A couple weeks ago I wrote in my blog re Refco that the VIP's in Washington -- if they really wanted to do a public service -- would be to ask Greenspan everything that happened in that mid-Sept meeting with the 15 biggest bankers in America, and now I think they should bring the bankers (not the oil men) to Congress, and get them to talk as well.
To give some background, there are more Eurodollars out there than there are dollars in circulation in America. To stop counting Eurodollars is to stop counting an enormous percentage of dollar-denominated assets in the world. Hence, the relationship to the M3 monetary supply again.Most interesting of all was an exchange over at the message board with a name even longer than the name of this blog - The Epic American Credit and Bond Bubble Laboratory (TEACABBL) at Silicon Investor:
At this point it is worth noting that America's trade deficit spiked to a new all-time record the exact same day as this Federal Reserve report. The coincidence can hardly be more obvious, since a huge trade deficit means more American dollars going overseas and becoming Eurodollars.

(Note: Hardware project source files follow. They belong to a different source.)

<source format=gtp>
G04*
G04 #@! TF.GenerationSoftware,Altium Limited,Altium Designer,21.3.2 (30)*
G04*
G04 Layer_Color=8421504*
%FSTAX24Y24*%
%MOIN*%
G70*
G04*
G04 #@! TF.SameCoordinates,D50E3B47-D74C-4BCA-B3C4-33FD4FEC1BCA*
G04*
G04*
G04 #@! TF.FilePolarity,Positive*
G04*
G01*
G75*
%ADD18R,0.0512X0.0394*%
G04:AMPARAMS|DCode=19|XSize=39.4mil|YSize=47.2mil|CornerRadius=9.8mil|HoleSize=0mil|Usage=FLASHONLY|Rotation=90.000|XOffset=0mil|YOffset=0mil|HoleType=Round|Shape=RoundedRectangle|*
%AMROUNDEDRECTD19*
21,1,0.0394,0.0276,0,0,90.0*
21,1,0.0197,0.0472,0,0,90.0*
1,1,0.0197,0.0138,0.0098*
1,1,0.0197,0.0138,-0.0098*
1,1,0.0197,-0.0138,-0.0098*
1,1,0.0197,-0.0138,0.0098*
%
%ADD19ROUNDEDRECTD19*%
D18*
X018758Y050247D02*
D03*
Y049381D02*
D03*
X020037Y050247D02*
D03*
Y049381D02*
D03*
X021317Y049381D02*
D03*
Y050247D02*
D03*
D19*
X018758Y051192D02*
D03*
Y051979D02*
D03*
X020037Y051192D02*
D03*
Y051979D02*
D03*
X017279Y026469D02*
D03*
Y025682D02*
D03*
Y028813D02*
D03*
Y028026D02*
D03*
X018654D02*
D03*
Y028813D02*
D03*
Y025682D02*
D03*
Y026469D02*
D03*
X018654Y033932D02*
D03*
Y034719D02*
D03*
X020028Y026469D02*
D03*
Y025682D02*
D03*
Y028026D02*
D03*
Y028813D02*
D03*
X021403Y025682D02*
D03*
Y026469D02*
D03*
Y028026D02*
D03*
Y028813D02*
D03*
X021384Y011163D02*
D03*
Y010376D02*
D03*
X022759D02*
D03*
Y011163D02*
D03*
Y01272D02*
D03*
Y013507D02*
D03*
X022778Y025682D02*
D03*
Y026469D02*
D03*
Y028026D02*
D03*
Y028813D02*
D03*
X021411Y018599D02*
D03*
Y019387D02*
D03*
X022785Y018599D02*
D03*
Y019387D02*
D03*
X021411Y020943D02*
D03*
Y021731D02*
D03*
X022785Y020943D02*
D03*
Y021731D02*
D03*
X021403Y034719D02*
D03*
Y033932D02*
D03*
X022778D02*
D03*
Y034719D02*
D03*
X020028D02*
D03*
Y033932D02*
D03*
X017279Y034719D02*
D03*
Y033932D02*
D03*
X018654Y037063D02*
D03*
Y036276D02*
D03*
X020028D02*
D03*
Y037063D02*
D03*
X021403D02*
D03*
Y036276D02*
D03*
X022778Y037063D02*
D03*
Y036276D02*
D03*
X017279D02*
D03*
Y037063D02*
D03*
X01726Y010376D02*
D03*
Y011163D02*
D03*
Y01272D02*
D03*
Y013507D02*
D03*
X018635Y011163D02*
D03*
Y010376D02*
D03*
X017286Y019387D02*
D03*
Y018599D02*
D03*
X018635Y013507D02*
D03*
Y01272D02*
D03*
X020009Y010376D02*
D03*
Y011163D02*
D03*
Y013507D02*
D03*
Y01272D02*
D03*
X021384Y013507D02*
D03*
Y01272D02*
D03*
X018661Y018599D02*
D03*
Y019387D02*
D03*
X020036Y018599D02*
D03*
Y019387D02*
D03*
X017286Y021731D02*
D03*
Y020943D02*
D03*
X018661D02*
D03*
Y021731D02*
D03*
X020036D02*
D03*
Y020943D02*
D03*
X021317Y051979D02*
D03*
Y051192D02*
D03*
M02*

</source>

Not Elroy: Monetizing the debt cannot be hidden in M3, it would show up all the way down in M0. M3 is a pretty useless number, the Fed can't do much to influence it anyway, so its little more than busywork. They've got more important things to deal with.Fascinating stuff!
Elroy: Utter nonsense. When the Fed bails Fannie Mae out with a $1 trillion interest rate swap, that will show up in M3 but not M2, M1 or MZM. All of the container loads of new $100 bills the U.S. is spending in Iraq will show up in M3 as soon as they are deposited in a foreign bank - but will not show up in MZM, M1, or M2 unless the money comes back to our domestic economy. Perhaps you should wonder why even U.S. based contractors are being paid with suitcases of $100 bills, when they would prefer the payments be made by direct deposit to their U.S. account.
Not Elroy: new $100 bills. That's MO. You're completely out to lunch on this.
Elroy: Let's review. New $100 bills inside the United States are counted in MZM. New $100 bills outside of the United States in Iraq are not counted - until they are deposited into a foreign bank, then they become M3. If the money is repatriated, they become MZM as you assume.
There is a reason why the U.S. military is paying contractors, even U.S. contractors, in Iraq with suitcases of $100 bills rather than direct deposits to their U.S. accounts as they wish.
Currency is only included in money supply total when it enters circulation. This particular currency is entering circulation in Iraq. That is not even money until it becomes M3 in a foreign bank. Then becomes MZM when repatriated back to the United States.
Currency is only counted as money when it enters circulation -- normally when it gets shipped to a bank, but there are exceptions, like Iraq.